▶ _PROBLEM DESCRIPTION_: Copy the listing exactly, leaving out every picture.
>>>
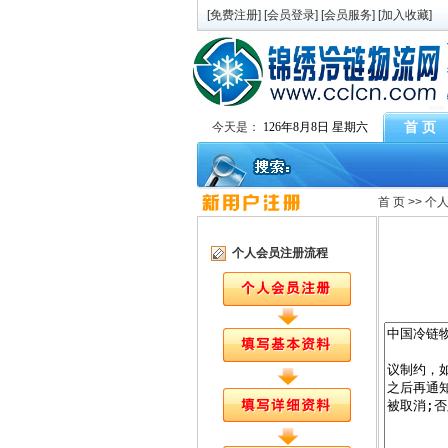
[
免费注册
] [
会员登录
] [
会员服务
] [
加入收藏
]
首 页
今天是：
126年8月8日 星期六
首 页
>>
个
个人会员注册流程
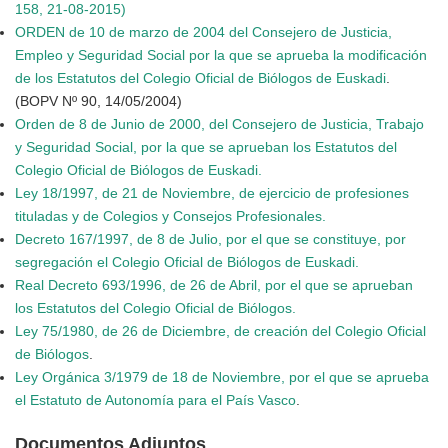
158,
21-08-2015)
ORDEN de 10 de marzo de 2004 del Consejero de Justicia,
Empleo
y Seguridad Social por la que se aprueba la modificación
de los
Estatutos del Colegio Oficial de Biólogos de Euskadi
.
(BOPV Nº 90, 14/05/2004)
Orden de 8 de Junio de 2000, del Consejero de Justicia, Trabajo
y Seguridad Social, por la que se aprueban los Estatutos del
Colegio Oficial de Biólogos de Euskadi.
Ley 18/1997, de 21 de Noviembre, de ejercicio de profesiones
tituladas y de Colegios y Consejos Profesionales.
Decreto 167/1997, de 8 de Julio, por el que se constituye, por
segregación el Colegio Oficial de Biólogos de Euskadi.
Real Decreto 693/1996, de 26 de Abril, por el que se aprueban
los Estatutos del Colegio Oficial de Biólogos.
Ley 75/1980, de 26 de Diciembre, de creación del Colegio Oficial
de Biólogos
.
Ley Orgánica 3/1979 de 18 de Noviembre, por el que se aprueba
el Estatuto de Autonomía para el País Vasco
.
Documentos Adjuntos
<<<
▶ _RESPONSE FOR THIS EXERCISE_:
[
免费注册
] [
会员登录
] [
会员服务
] [
加入收藏
]
首 页
今天是：
126年8月8日 星期六
首 页
>>
个
个人会员注册流程
158,
21-08-2015)
ORDEN de 10 de marzo de 2004 del Consejero de Justicia,
Empleo
y Seguridad Social por la que se aprueba la modificación
de los
Estatutos del Colegio Oficial de Biólogos de Euskadi
.
(BOPV Nº 90, 14/05/2004)
Orden de 8 de Junio de 2000, del Consejero de Justicia, Trabajo
y Seguridad Social, por la que se aprueban los Estatutos del
Colegio Oficial de Biólogos de Euskadi.
Ley 18/1997, de 21 de Noviembre, de ejercicio de profesiones
tituladas y de Colegios y Consejos Profesionales.
Decreto 167/1997, de 8 de Julio, por el que se constituye, por
segregación el Colegio Oficial de Biólogos de Euskadi.
Real Decreto 693/1996, de 26 de Abril, por el que se aprueban
los Estatutos del Colegio Oficial de Biólogos.
Ley 75/1980, de 26 de Diciembre, de creación del Colegio Oficial
de Biólogos
.
Ley Orgánica 3/1979 de 18 de Noviembre, por el que se aprueba
el Estatuto de Autonomía para el País Vasco
.
Documentos Adjuntos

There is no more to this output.